Claude system prompt bug wastes user money and bricks managed agents

https://github.com/anthropics/claude-code/issues/49363

44•thomashobohm•1h ago

Comments

thomashobohm•1h ago

Not sure if anybody else has experienced this, but for my job I've been playing around with Claude Managed Agents to run code generation tasks in our repo. Every read operation in the managed agent is appended with a system prompt instructing Claude to scan the file for malware; Claude then wastes a bunch of time and tokens (money) performing the analysis; then, once the agent has confirmed that it is not malware, it still interprets the appended prompt to mean that it is disallowed to augment or write any code, and quits. And we're charged for every session that this happens in. Posting here because apparently they only addressed the issue in the past because of a Hacker News discussion. So here's hoping they'll see this and prioritize fixing it again so we can stop losing money.

slowmovintarget•44m ago

Proposed fix: Use OpenCode.

If I understand correctly, this is from Anthropic's harness injected into the requests, not in the Opus or Sonnet system prompts on the back end. Is that right?

_pdp_•36m ago

I am still baffled by the fact that we have collectively agreed to use agentic harnesses by the same companies that are selling access to their APIs.

I mean, I am sure they don't mean it but they have the incentive to burn as much tokens as they are allowed to get away with. Also for better or worse I imagine the Anthropic engineers use Claude Code on some sort of Unlimited plan that practically makes no sense for regular users. So adding a 100k tokens is not a big deal.

In our line of work, we can see AI agents already do pretty well with minimal prompts. Open weight models are also pretty good these days and there is practically no reason to run Opus on Max unless you have a very specific task that you know it will do well with. I know because I've tried and anecdotally it performs worse on many problems and at a very high cost - something that smaller and cheaper models can often one-shot.

varispeed•30m ago

They also have incentive to nerf models occasionally, so they rarely one shot the task and more often they do it wrong and then you have to spend on tokens to correct it. Bonus points if model suddenly goes completely dumb then you have to start the session over.

vineyardmike•22m ago

This is why the subscriptions are important. When the usage is (vaguely) unmetered, the provider has an incentive to make usage cheap on marginal use.

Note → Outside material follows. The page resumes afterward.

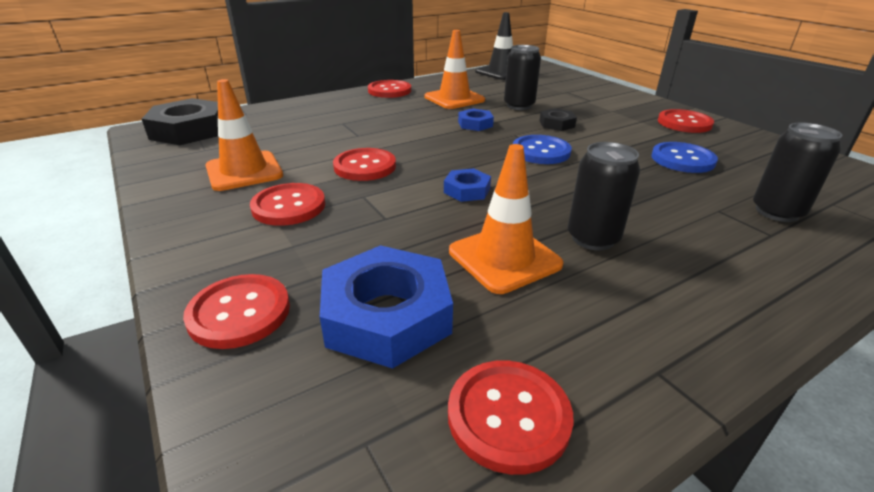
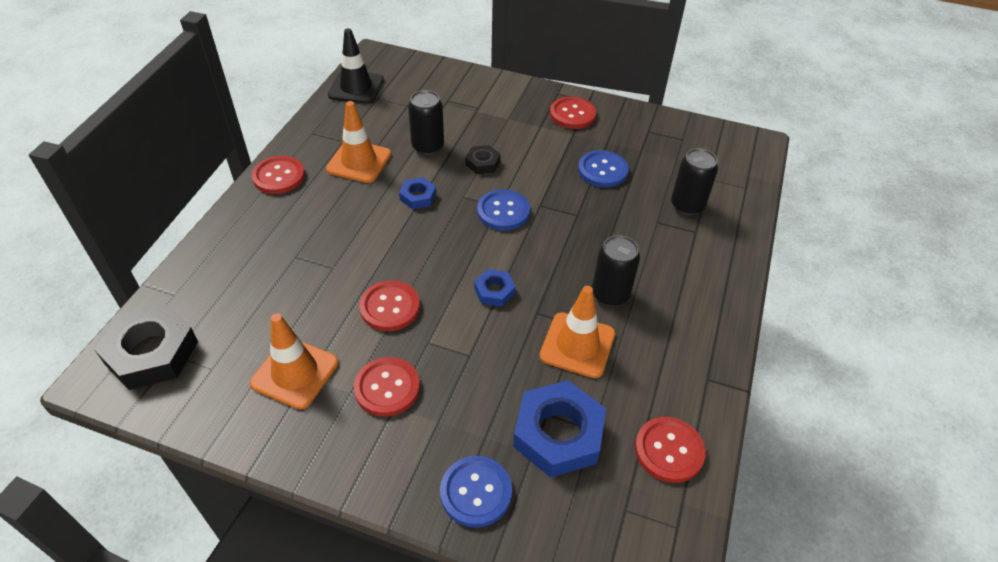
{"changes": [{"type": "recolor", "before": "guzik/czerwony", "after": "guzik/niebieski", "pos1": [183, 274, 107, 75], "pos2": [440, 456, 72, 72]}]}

It aligns the incentives for faster, cheaper, terse and more reliable models, because the model providers pay the wasted tokens and electricity costs.

ikiris•21m ago

no, they have incentive to charge as much as they want, butt they have massive costs / capacity constraints per token, if anything they have a major incentive to reduce them because they literally cannot meet demand.

margalabargala•14m ago

> I am still baffled by the fact that we have collectively agreed to use agentic harnesses by the same companies that are selling access to their APIs.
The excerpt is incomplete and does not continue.